THE TASK> Set down only what runs from the line containing "juliette is moaning" through the last line of the data, exactly as it reads.

SUPPLIED MATERIAL>
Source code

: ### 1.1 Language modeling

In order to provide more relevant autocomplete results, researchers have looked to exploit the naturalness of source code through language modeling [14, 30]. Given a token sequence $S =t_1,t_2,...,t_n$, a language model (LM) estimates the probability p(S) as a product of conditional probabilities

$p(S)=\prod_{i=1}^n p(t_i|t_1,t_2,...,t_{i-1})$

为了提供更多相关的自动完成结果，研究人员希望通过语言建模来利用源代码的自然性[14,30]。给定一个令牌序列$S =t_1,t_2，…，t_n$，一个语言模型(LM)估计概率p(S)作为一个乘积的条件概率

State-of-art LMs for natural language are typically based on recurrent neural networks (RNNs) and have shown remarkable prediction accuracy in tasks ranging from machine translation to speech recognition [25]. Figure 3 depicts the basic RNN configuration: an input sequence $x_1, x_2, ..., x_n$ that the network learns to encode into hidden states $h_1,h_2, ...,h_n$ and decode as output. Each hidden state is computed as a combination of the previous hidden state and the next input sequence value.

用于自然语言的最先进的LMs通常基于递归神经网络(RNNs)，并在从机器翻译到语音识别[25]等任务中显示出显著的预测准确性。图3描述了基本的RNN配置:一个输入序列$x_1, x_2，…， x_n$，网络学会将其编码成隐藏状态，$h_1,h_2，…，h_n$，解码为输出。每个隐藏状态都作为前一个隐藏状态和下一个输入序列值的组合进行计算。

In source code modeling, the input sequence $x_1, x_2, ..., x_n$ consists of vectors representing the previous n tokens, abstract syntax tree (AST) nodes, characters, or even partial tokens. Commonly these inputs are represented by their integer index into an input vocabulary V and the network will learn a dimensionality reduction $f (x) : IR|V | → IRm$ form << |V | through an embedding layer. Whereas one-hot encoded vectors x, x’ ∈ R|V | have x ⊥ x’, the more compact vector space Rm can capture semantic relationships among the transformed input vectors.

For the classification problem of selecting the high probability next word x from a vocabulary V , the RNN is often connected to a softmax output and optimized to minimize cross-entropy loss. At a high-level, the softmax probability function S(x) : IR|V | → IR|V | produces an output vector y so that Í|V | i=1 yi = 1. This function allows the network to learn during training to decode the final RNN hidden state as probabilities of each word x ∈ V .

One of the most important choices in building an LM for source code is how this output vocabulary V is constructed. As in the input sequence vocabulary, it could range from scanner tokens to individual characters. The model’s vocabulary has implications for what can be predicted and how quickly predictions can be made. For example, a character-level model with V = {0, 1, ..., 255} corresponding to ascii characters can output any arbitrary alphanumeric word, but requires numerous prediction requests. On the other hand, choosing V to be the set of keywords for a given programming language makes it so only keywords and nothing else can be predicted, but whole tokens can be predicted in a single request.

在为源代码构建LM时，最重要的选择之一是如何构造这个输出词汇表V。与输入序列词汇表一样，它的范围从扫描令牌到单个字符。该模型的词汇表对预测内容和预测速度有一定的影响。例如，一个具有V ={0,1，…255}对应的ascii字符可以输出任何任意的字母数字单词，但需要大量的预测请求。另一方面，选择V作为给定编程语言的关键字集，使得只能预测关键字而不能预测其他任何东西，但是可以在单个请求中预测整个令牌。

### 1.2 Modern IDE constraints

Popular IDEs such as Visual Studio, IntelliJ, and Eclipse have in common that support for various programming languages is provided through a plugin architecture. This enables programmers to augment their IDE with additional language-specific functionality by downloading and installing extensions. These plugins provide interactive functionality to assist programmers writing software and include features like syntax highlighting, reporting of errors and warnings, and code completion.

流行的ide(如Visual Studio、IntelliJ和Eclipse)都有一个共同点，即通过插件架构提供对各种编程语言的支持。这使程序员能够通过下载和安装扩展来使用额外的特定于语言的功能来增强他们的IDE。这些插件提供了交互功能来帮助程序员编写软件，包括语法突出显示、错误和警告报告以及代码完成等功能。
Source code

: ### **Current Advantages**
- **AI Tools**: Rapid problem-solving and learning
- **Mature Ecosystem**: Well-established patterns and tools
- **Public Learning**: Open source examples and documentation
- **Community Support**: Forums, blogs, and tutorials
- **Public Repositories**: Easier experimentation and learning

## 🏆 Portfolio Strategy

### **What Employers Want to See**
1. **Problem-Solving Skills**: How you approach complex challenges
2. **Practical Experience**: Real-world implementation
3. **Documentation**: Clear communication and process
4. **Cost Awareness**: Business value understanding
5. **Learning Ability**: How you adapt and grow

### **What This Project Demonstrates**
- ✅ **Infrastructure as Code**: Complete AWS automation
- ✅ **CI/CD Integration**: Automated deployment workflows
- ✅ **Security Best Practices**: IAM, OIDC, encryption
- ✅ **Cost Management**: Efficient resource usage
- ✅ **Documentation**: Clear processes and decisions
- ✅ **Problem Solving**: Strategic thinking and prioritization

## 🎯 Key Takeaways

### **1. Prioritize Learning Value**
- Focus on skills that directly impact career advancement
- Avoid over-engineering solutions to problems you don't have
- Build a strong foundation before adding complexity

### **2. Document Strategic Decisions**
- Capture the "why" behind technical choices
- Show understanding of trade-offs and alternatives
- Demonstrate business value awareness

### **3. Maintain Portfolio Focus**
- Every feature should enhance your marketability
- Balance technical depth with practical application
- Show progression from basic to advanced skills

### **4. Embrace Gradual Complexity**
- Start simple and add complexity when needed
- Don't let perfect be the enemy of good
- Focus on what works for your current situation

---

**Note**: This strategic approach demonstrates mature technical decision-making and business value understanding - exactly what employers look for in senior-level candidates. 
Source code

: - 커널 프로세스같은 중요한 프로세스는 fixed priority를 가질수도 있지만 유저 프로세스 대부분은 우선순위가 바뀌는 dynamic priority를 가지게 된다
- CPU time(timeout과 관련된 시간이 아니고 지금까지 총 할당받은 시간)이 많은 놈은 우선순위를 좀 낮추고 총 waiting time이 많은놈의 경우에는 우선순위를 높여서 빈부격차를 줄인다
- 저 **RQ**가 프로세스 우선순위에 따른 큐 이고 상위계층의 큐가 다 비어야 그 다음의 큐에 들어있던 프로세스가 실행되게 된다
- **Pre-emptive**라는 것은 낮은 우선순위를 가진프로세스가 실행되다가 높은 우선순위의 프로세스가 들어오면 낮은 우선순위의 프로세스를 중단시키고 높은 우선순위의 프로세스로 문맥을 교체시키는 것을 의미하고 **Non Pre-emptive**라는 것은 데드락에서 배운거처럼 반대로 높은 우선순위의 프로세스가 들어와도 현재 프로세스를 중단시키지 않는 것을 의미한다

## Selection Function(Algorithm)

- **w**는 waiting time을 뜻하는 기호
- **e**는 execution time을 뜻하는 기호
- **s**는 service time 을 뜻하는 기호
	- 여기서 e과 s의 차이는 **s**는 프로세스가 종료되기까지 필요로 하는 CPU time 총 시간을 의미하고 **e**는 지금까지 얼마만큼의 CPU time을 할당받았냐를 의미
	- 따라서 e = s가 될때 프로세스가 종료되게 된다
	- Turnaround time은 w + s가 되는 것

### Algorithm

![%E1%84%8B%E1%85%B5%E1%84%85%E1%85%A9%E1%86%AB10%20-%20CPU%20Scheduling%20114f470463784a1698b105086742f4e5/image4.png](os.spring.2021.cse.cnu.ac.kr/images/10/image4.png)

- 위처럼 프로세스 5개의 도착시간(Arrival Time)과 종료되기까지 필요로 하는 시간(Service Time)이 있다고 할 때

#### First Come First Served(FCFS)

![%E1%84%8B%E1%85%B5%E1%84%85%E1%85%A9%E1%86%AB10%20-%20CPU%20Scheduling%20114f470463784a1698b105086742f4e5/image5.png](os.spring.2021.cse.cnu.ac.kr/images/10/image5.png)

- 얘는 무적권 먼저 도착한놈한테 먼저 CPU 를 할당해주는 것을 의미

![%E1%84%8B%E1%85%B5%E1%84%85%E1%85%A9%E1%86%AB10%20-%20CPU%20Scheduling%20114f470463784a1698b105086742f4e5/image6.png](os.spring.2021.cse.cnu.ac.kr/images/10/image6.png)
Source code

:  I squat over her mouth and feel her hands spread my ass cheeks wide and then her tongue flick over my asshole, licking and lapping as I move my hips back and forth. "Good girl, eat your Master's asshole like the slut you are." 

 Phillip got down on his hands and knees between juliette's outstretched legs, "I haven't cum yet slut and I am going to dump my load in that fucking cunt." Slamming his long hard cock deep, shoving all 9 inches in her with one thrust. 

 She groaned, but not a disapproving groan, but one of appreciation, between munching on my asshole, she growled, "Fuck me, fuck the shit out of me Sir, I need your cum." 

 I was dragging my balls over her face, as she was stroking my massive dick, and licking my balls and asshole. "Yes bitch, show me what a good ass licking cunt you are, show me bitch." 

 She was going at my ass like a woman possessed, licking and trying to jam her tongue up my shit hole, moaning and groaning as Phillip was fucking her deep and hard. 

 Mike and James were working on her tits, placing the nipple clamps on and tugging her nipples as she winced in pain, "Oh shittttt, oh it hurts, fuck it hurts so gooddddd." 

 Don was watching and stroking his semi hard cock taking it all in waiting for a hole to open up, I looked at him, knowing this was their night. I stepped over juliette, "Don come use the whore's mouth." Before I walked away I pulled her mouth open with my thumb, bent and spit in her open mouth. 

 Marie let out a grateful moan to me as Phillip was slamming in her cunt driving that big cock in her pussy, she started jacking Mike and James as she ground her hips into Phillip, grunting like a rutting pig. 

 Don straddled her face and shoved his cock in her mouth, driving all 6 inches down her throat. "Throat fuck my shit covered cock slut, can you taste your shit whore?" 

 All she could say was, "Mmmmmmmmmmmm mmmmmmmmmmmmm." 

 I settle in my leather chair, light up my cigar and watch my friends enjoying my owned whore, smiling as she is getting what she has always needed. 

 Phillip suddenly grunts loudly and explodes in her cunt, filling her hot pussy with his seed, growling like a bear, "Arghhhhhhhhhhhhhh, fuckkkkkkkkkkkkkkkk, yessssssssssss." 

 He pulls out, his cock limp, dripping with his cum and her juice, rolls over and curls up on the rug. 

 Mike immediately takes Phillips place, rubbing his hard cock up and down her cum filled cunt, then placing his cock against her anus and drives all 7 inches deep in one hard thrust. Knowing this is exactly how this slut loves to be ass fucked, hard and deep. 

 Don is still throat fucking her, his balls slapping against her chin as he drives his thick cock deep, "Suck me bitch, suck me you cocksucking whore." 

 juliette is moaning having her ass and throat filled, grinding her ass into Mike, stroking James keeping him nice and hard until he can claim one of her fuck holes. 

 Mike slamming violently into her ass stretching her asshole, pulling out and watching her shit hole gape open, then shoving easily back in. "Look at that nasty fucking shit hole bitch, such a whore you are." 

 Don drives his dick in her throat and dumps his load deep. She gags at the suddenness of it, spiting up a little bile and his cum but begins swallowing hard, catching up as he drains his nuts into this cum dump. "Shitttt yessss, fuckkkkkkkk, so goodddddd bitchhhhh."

FINISHED TASK>
 juliette is moaning having her ass and throat filled, grinding her ass into Mike, stroking James keeping him nice and hard until he can claim one of her fuck holes. 

 Mike slamming violently into her ass stretching her asshole, pulling out and watching her shit hole gape open, then shoving easily back in. "Look at that nasty fucking shit hole bitch, such a whore you are." 

 Don drives his dick in her throat and dumps his load deep. She gags at the suddenness of it, spiting up a little bile and his cum but begins swallowing hard, catching up as he drains his nuts into this cum dump. "Shitttt yessss, fuckkkkkkkk, so goodddddd bitchhhhh."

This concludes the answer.